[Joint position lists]
= Beginning of Section =

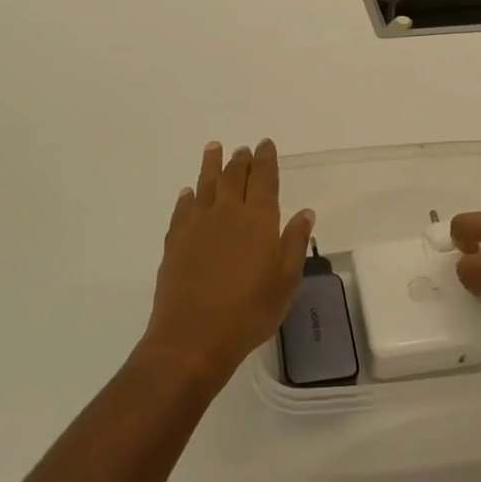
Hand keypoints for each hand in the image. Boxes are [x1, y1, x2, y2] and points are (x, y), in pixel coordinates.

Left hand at [141, 140, 315, 390]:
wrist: (193, 338)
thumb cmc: (250, 311)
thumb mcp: (286, 280)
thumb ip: (295, 242)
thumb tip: (305, 212)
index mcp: (259, 219)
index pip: (264, 178)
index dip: (266, 159)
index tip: (265, 144)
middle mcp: (228, 212)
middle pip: (234, 176)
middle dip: (240, 159)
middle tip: (243, 148)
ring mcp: (198, 225)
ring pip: (206, 184)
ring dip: (211, 165)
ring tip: (214, 148)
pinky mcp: (175, 241)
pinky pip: (182, 209)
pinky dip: (187, 197)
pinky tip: (188, 192)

= End of Section =

Goal of the exercise
The result should be the same data as above, line for line, with the pictures gone.

Task answer
Hand keypoints for each hand in the image. Boxes are [x1, y1, x2, y2] and points are (x, y), in pixel coordinates.

Left hand at [141, 140, 315, 390]:
wrist: (193, 338)
thumb cmc: (250, 311)
thumb mcp: (286, 280)
thumb ip: (295, 242)
thumb tip: (305, 212)
index mcp: (259, 219)
index pip: (264, 178)
index dip: (266, 159)
index tip: (265, 144)
middle mcp: (228, 212)
middle pip: (234, 176)
middle dip: (240, 159)
middle tip: (243, 148)
ring mcp: (198, 225)
ring pip: (206, 184)
ring dip: (211, 165)
ring tip: (214, 148)
pinky mcp: (175, 241)
pinky pip: (182, 209)
pinky dip: (187, 197)
pinky tip: (188, 192)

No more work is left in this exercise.